> Texto de leitura:
* * * *
A barca escola tem problemas sim, e está furada. Mas não há como nem onde atracar

para fazer os devidos reparos; o grande desafio é fazê-los enquanto ela está navegando, sem

permitir que ela naufrague. Alunos e professores devem se alternar nos papeis de condutores e

passageiros nessa barca, nem jovens alunos devem ignorar os saberes dos professores nem os

professores devem ignorar os saberes dos jovens alunos.

Fazer alunos e professores produzirem informações e compartilhá-las é um bom

caminho para fazer a escola se tornar mais viva e convidar os sujeitos dela a não se

assujeitarem, mas a produção deve ser de coisas diferentes, não se deve produzir “mais do

mesmo” (PRETTO, 2008); deve-se construir uma pedagogia das diferenças. A função de

elaborar essa nova carta de navegação não pode continuar a ser delegada a empresas

educacionais que buscam satisfazer o mercado. Os produtos desenvolvidos e oferecidos por

elas são criados e alimentados por indivíduos que ignoram as verdadeiras necessidades

humanas e não procuram fazer da barca escola um guia para se aventurar em outras rotas que

possam libertar os tripulantes da interminável viagem rumo ao nada que é ditada pela

modernidade líquida em que se insere a sociedade do espetáculo.
* * * *
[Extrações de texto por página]

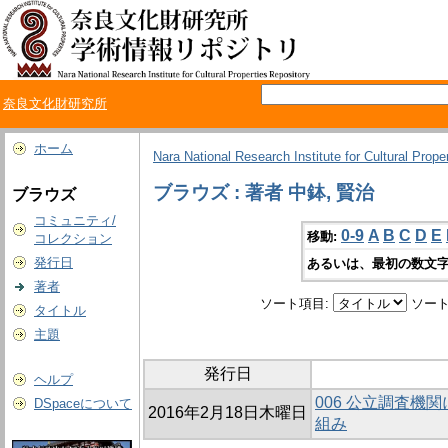
奈良文化財研究所
ホーム
Nara National Research Institute for Cultural Prope
ブラウズ : 著者 中鉢, 賢治
ブラウズ
コミュニティ/
0-9
A
B
C
D
E
移動:
コレクション
発行日
あるいは、最初の数文字
著者
ソート項目:
ソート
タイトル
主題
発行日
ヘルプ
006 公立調査機
DSpaceについて
2016年2月18日木曜日
組み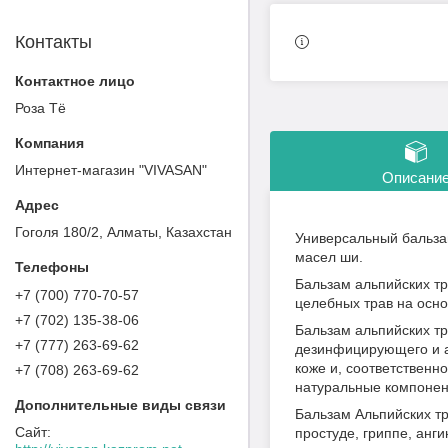
Контакты
Роза Тё
Интернет-магазин "VIVASAN"
Описани
Гоголя 180/2, Алматы, Казахстан
Универсальный бальза
масел ши.
Бальзам альпийских т
+7 (700) 770-70-57
целебных трав на осно
+7 (702) 135-38-06
Бальзам альпийских тр
+7 (777) 263-69-62
дезинфицирующего и ан
коже и, соответственн
+7 (708) 263-69-62
натуральные компонен
Бальзам Альпийских тр
простуде, гриппе, анги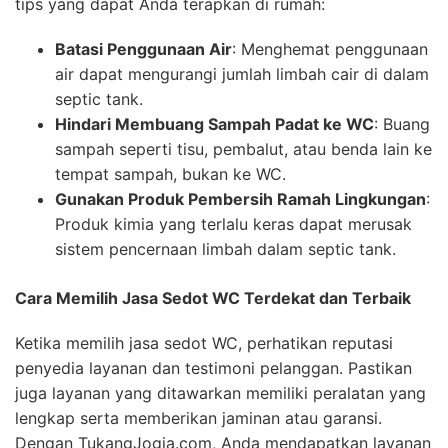
tips yang dapat Anda terapkan di rumah:
Batasi Penggunaan Air
: Menghemat penggunaan
air dapat mengurangi jumlah limbah cair di dalam
septic tank.
Hindari Membuang Sampah Padat ke WC
: Buang
sampah seperti tisu, pembalut, atau benda lain ke
tempat sampah, bukan ke WC.
Gunakan Produk Pembersih Ramah Lingkungan
:
Produk kimia yang terlalu keras dapat merusak
sistem pencernaan limbah dalam septic tank.
Cara Memilih Jasa Sedot WC Terdekat dan Terbaik
Ketika memilih jasa sedot WC, perhatikan reputasi
penyedia layanan dan testimoni pelanggan. Pastikan
juga layanan yang ditawarkan memiliki peralatan yang
lengkap serta memberikan jaminan atau garansi.
Dengan TukangJogja.com, Anda mendapatkan layanan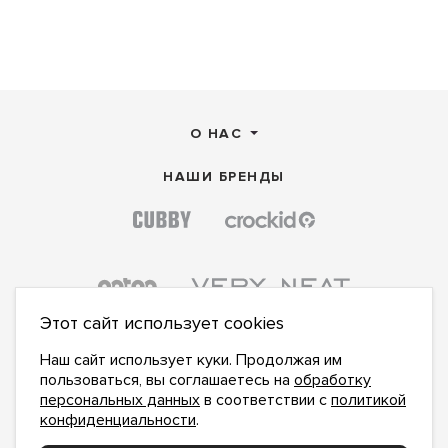
О НАС
НАШИ БРЕНДЫ
Этот сайт использует cookies
Наш сайт использует куки. Продолжая им
пользоваться, вы соглашаетесь на
обработку
персональных данных
в соответствии с
политикой
конфиденциальности
.
ПОДПИСАТЬСЯ НА НОВОСТИ: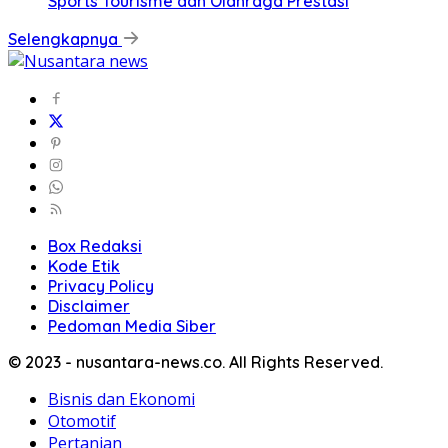
Sports Tourisme dan Olahraga Prestasi
Selengkapnya
Box Redaksi
Kode Etik
Privacy Policy
Disclaimer
Pedoman Media Siber
© 2023 - nusantara-news.co. All Rights Reserved.
Bisnis dan Ekonomi
Otomotif
Pertanian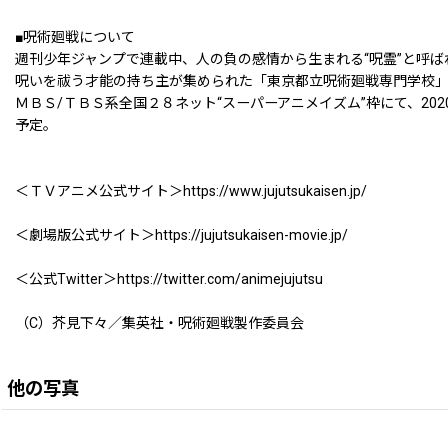
■呪術廻戦について
週刊少年ジャンプで連載中、人の負の感情から生まれる“呪霊”と呼ば
呪いを祓う才能の持ち主が集められた「東京都立呪術廻戦専門学校」
ＭＢＳ/ＴＢＳ系全国２８ネット“スーパーアニメイズム”枠にて、2020
予定。
＜ＴＶアニメ公式サイト＞https://www.jujutsukaisen.jp/
＜劇場版公式サイト＞https://jujutsukaisen-movie.jp/
＜公式Twitter＞https://twitter.com/animejujutsu
（C）芥見下々／集英社・呪術廻戦製作委員会
他の写真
* * * *
> Tarefa A:
Responda a estas perguntas sobre o texto da barca escola:
(i) Por que os reparos na barca precisam ser feitos enquanto ela navega?
(ii) A quem não deve mais ser delegada a função de elaborar a nova carta de navegação?
(iii) Que pedagogia o texto afirma que se deve construir?
> Tarefa B:
Extraia do texto da barca escola, sem nenhuma alteração, todo o trecho que começa em "humanas e não" e vai até "sociedade do espetáculo.".

> Resposta A:
(i) Porque não há como nem onde atracar.
(ii) A empresas educacionais que buscam satisfazer o mercado.
(iii) Uma pedagogia das diferenças.

> Resposta B:
humanas e não procuram fazer da barca escola um guia para se aventurar em outras rotas que

possam libertar os tripulantes da interminável viagem rumo ao nada que é ditada pela

modernidade líquida em que se insere a sociedade do espetáculo.